C’est dans cette perspective que s’inscrit la démarche de Supreniro : proposer une pédagogie de prévention primaire, non thérapeutique, fondée sur des repères transmissibles.

À propos des modèles pédagogiques (dont les « cinq blessures »)

Certains outils pédagogiques populaires, comme les « cinq blessures », ne constituent pas des modèles scientifiques validés en psychiatrie ou en génétique.

Ils peuvent toutefois être utilisés avec prudence, comme des supports de langage permettant d’aider des jeunes à nommer des vécus émotionnels et relationnels.

Dans le cadre de Supreniro, ces approches ne sont jamais présentées comme explicatives des maladies psychiques, mais comme des outils de compréhension subjective, distincts de la recherche biomédicale.

Dépistage précoce : quelles perspectives réelles ?

La question revient souvent : pourra‑t‑on un jour détecter les troubles psychiques dès l’enfance, par l’ADN, le sang ou l’imagerie cérébrale ?

À ce jour, la réponse scientifique est claire : non, pas de manière fiable et prédictive.

La recherche progresse cependant vers une meilleure compréhension des facteurs de vulnérabilité, combinant génétique, développement cérébral et environnement. Ces avancées pourraient, à long terme, améliorer le repérage précoce — sans jamais se substituer à l’écoute clinique et humaine.

Et l’épigénétique, les traumatismes transgénérationnels ?

Cette étude ne traite pas de l’épigénétique ni des effets des traumatismes vécus par les ancêtres.

Ces questions relèvent d’un autre champ de recherche, encore en construction, qui doit être abordé avec rigueur et sans extrapolation hâtive.

Une conclusion lucide

Cette recherche marque une avancée scientifique majeure. Mais elle rappelle surtout l’ampleur de ce que nous ne savons pas encore.

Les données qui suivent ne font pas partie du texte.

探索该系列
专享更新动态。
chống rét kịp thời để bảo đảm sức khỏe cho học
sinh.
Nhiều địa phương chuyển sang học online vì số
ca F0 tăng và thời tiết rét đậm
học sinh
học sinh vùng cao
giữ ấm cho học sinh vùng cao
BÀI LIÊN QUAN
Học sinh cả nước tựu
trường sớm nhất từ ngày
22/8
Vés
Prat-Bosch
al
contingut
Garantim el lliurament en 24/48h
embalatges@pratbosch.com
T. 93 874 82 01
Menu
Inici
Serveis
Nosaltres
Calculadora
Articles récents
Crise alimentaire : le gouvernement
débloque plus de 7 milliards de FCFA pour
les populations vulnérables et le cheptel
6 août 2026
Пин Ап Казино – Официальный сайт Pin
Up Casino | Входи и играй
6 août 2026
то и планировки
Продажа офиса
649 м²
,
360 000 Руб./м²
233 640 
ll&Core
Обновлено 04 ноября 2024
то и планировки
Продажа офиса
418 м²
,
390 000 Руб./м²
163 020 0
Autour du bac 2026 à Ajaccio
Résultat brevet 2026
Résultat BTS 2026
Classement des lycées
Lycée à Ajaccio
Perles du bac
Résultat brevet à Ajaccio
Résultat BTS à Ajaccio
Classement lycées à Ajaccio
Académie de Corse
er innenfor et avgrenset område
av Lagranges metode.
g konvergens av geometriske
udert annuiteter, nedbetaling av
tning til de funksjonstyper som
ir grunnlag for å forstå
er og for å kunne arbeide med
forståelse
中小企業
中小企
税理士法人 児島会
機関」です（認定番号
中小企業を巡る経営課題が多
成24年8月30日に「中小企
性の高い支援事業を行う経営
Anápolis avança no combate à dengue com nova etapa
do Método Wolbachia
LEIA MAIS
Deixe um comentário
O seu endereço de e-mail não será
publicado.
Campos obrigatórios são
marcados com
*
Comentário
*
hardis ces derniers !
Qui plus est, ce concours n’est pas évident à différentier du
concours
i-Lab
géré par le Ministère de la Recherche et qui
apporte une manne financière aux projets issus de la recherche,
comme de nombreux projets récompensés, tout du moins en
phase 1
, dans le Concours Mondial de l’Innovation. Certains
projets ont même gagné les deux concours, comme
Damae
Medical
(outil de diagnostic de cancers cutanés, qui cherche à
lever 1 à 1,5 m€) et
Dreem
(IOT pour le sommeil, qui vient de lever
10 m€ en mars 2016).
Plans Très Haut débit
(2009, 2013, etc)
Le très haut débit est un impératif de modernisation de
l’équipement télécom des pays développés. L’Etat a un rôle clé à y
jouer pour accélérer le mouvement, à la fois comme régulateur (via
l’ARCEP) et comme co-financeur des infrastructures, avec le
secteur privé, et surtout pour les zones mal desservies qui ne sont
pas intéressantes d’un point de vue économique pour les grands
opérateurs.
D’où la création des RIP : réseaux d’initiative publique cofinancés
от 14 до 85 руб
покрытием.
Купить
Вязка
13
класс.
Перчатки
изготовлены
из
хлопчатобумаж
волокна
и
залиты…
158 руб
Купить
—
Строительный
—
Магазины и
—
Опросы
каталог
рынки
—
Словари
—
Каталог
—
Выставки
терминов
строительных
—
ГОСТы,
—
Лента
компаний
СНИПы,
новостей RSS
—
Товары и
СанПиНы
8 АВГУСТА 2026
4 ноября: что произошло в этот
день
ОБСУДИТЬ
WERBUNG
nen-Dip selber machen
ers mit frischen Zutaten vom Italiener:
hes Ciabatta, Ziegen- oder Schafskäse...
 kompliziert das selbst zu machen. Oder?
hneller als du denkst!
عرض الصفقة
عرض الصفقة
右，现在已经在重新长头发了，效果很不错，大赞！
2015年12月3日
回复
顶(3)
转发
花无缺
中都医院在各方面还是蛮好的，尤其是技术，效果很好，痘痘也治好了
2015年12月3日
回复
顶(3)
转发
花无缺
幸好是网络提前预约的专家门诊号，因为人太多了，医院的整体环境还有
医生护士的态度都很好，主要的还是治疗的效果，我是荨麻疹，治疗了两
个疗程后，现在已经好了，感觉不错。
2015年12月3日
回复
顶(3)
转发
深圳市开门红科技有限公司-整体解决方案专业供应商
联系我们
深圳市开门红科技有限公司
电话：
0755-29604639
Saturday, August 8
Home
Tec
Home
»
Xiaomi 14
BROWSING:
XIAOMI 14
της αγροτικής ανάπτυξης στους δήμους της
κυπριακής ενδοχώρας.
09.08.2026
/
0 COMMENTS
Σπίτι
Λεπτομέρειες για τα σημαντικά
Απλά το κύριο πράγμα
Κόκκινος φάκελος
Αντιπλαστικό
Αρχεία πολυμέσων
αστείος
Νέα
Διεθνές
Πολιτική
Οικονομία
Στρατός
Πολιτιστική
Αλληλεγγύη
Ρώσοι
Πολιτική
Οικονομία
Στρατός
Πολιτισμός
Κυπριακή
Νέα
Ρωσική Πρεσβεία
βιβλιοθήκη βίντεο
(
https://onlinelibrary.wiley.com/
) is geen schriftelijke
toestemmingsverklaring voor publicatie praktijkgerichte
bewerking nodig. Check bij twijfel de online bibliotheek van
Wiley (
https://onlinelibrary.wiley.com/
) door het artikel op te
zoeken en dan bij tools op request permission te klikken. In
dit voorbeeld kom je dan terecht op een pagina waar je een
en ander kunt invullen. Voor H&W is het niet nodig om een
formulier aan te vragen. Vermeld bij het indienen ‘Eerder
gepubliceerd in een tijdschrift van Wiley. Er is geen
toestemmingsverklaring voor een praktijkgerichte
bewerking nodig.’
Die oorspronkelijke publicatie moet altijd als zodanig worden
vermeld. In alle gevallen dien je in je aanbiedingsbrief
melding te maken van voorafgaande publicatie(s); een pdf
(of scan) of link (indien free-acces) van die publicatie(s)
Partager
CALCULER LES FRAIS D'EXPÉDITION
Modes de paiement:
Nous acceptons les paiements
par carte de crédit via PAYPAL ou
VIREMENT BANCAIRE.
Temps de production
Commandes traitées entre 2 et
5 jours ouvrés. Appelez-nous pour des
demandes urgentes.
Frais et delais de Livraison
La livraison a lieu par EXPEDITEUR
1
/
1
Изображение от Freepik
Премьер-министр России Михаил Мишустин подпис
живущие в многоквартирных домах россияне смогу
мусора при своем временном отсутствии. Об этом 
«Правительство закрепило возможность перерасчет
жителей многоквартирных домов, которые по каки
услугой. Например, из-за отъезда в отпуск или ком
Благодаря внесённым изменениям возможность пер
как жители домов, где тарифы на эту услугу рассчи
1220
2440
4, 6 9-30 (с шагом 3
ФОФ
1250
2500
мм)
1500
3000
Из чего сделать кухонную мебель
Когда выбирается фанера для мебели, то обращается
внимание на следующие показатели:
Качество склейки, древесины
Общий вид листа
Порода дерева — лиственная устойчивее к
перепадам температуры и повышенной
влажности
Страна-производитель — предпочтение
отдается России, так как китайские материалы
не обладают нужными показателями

Malgré des investissements publics importants dans la prise en charge des troubles psychiques, la prévention primaire et la recherche fondamentale sur les causes du mal‑être restent encore largement sous‑financées.

Comprendre avant de réparer, prévenir avant de soigner : ce déplacement de regard constitue sans doute l’un des enjeux majeurs des années à venir.

Cette recherche est citée ici à des fins d’information scientifique et n’implique aucun soutien des auteurs au projet Supreniro.

Référence scientifique Lee P.H., Kendler K.S., Smoller J.W., et al. Mapping the genetic landscape across 14 psychiatric disorders Nature, décembre 2025, vol. 649, n° 8096. DOI : 10.1038/s41586-025-09820-3 Étude menée par le Psychiatric Genomics Consortium (Cross-Disorder Group).

Cet article s’inscrit dans une démarche de transmission et de prévention. Il ne se substitue ni à un avis médical, ni à un suivi thérapeutique.